Guerra Fria tecnológica. Foi assim que o embaixador da China no Brasil, Yang Wanming, classificou o programa Clean Network, ou Rede Limpa em português, criado pelos Estados Unidos. A iniciativa lançada pelo presidente Donald Trump tem como objetivo convencer países a banir das redes de telecomunicações fornecedores não confiáveis para o fornecimento de sistemas de 5 G. Entre os fornecedores está a chinesa Huawei, que o governo norte-americano acusa de permitir brechas nas redes para espionagem e controle do governo chinês. De acordo com o embaixador Wanming, os ataques feitos pelos Estados Unidos são caluniosos e têm como objetivo manter o monopólio do país na área da tecnologia. “A chamada rede limpa pregada pelos Estados Unidos é sinônimo de guerra fria tecnológica. Essencialmente trata-se de rede suja e com viés ideológico”, disse.

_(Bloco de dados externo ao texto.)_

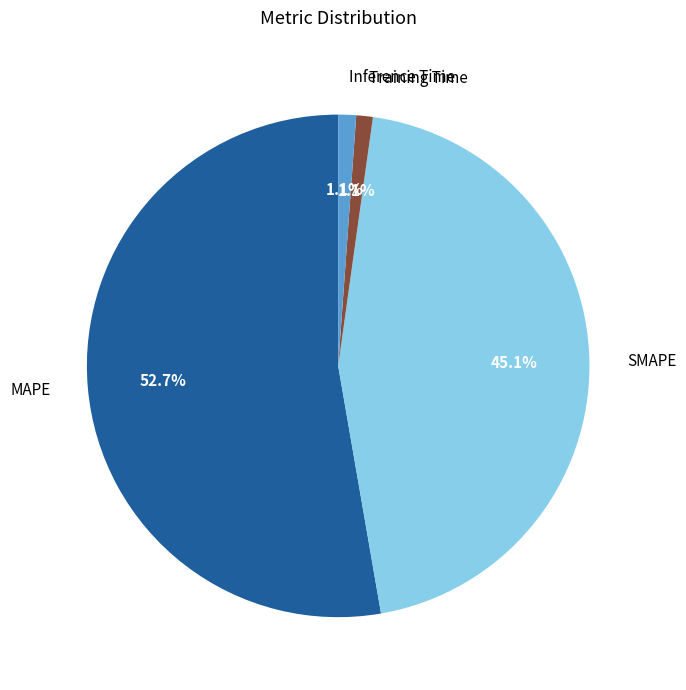

Do MAPE and Training Time together represent more than half of the pie?

Yes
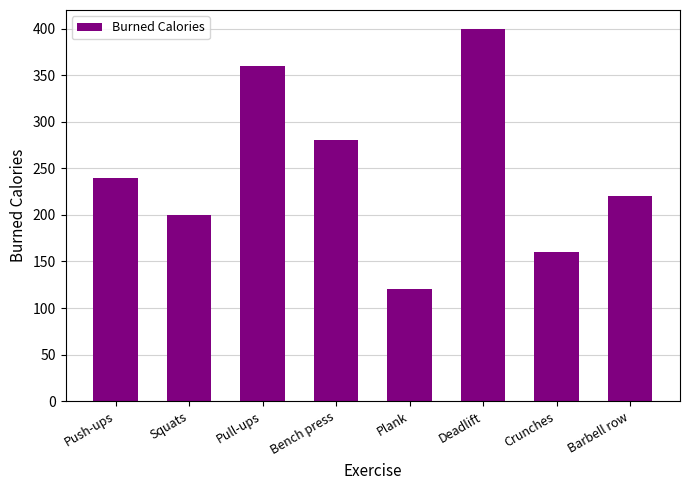

What is the difference between the second highest and minimum values?

240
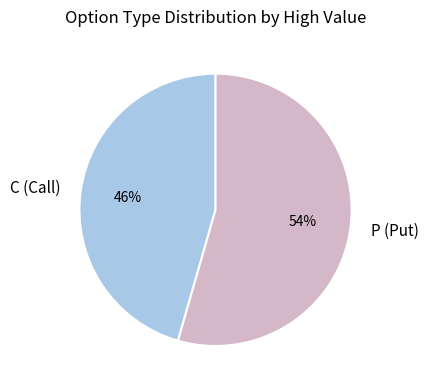

Is it true that P (Put) is 54% of the pie?

True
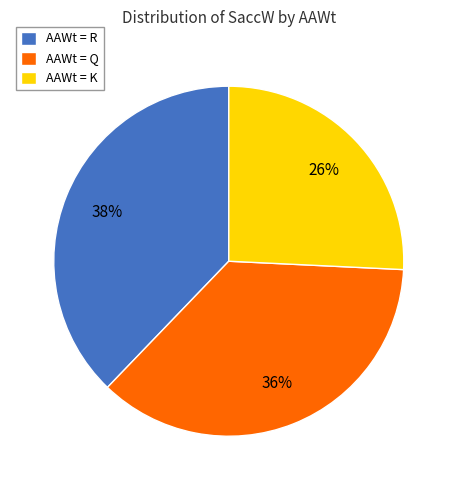

Combined, do AAWt = R and AAWt = Q account for over 50%?

Yes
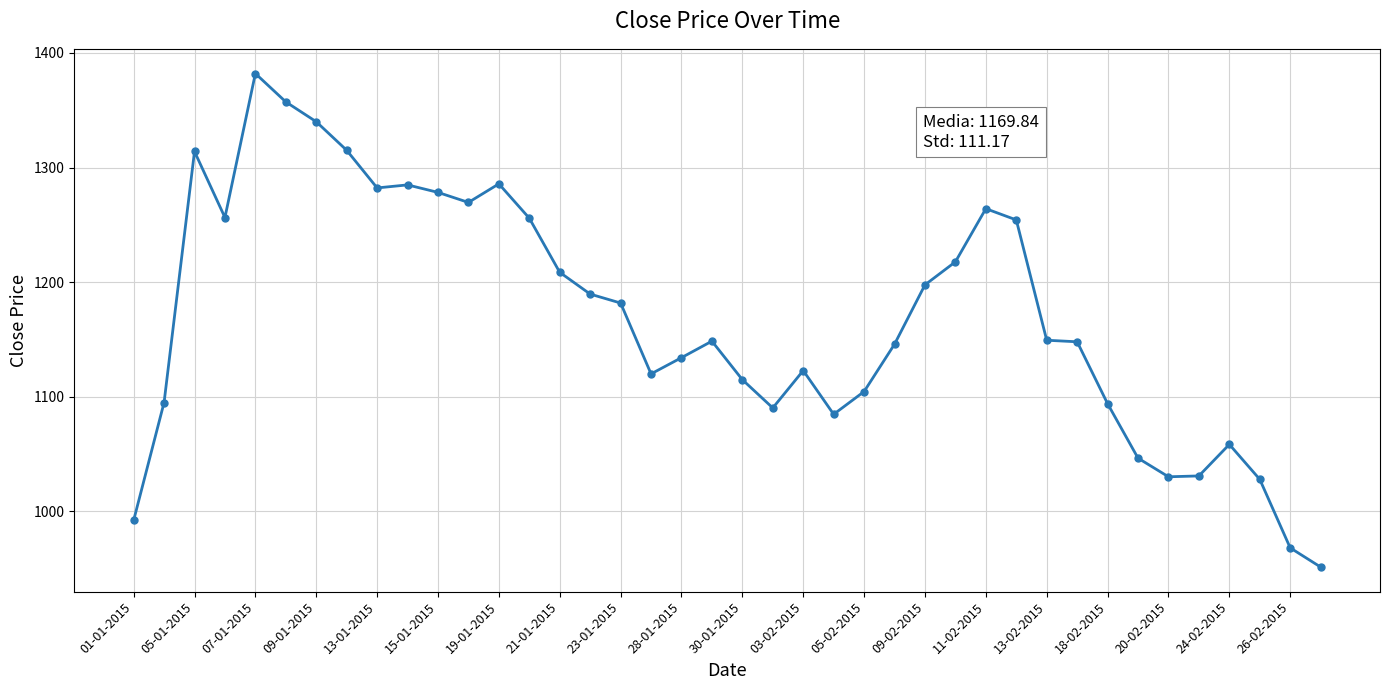

What is the average value?

1169.8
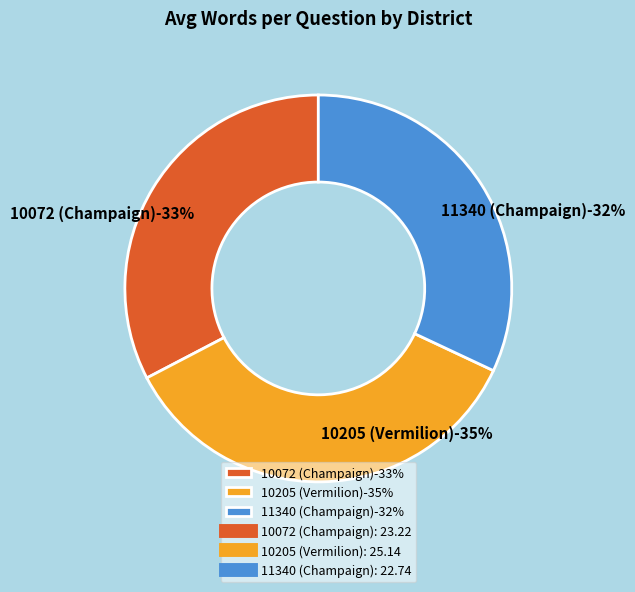

What percentage is the 10072 (Champaign) slice, to the nearest percent?

33%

Na terça-feira, o governo do presidente Jair Bolsonaro declarou apoio à iniciativa Rede Limpa em uma cerimônia no Itamaraty. Um leilão do 5G no país está agendado para o ano que vem. Questionado sobre a atitude do Brasil, o embaixador chinês, Yang Wanming, afirmou esperar que o governo brasileiro não ceda à pressão dos Estados Unidos. “Esperamos que o Brasil saiba tomar decisões racionais e autônomas, levando em consideração interesses nacionais.” Yang Wanming também comemorou a retomada dos testes da vacina chinesa CoronaVac no Brasil, autorizada pela Agência Nacional de Vigilância Sanitária (Anvisa). O embaixador afirmou que o Brasil é um parceiro prioritário no fornecimento do imunizante. “Quando as vacinas chinesas estiverem liberadas para uso clínico, vamos assumir compromisso de torná-las um bem público global”, afirmou. O embaixador chinês completou dizendo que o Brasil é um país de parceria estratégica e de longo prazo.